ABOUT THIS EXERCISE ▸
When the line containing "histopathology image exhibits" is reached, begin transcribing. Continue exactly through the final line of the listing, and return nothing else.

COLLECTED DATA ▸
# # #

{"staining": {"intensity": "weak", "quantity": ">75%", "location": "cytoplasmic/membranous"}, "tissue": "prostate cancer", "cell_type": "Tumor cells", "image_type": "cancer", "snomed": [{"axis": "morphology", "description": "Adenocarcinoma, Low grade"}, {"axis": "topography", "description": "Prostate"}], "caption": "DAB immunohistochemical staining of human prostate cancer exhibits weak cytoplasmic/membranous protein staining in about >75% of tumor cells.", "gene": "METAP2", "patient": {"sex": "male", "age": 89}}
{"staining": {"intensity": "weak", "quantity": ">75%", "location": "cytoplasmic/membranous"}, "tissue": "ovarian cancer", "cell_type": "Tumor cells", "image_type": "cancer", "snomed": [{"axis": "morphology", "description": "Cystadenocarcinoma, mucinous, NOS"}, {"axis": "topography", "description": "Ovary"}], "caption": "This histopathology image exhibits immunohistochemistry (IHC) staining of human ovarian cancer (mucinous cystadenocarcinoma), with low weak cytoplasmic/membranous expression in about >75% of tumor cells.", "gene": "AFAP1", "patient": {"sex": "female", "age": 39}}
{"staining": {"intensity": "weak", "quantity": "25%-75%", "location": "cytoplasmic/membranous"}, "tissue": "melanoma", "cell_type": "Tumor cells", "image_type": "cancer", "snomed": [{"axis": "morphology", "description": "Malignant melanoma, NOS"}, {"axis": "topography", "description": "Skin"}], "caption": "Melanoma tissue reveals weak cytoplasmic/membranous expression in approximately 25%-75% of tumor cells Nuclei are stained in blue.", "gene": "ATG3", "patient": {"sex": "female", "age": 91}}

# # #

ANSWER TO THIS EXERCISE ▸
{"staining": {"intensity": "weak", "quantity": ">75%", "location": "cytoplasmic/membranous"}, "tissue": "ovarian cancer", "cell_type": "Tumor cells", "image_type": "cancer", "snomed": [{"axis": "morphology", "description": "Cystadenocarcinoma, mucinous, NOS"}, {"axis": "topography", "description": "Ovary"}], "caption": "This histopathology image exhibits immunohistochemistry (IHC) staining of human ovarian cancer (mucinous cystadenocarcinoma), with low weak cytoplasmic/membranous expression in about >75% of tumor cells.", "gene": "AFAP1", "patient": {"sex": "female", "age": 39}}
{"staining": {"intensity": "weak", "quantity": "25%-75%", "location": "cytoplasmic/membranous"}, "tissue": "melanoma", "cell_type": "Tumor cells", "image_type": "cancer", "snomed": [{"axis": "morphology", "description": "Malignant melanoma, NOS"}, {"axis": "topography", "description": "Skin"}], "caption": "Melanoma tissue reveals weak cytoplasmic/membranous expression in approximately 25%-75% of tumor cells Nuclei are stained in blue.", "gene": "ATG3", "patient": {"sex": "female", "age": 91}}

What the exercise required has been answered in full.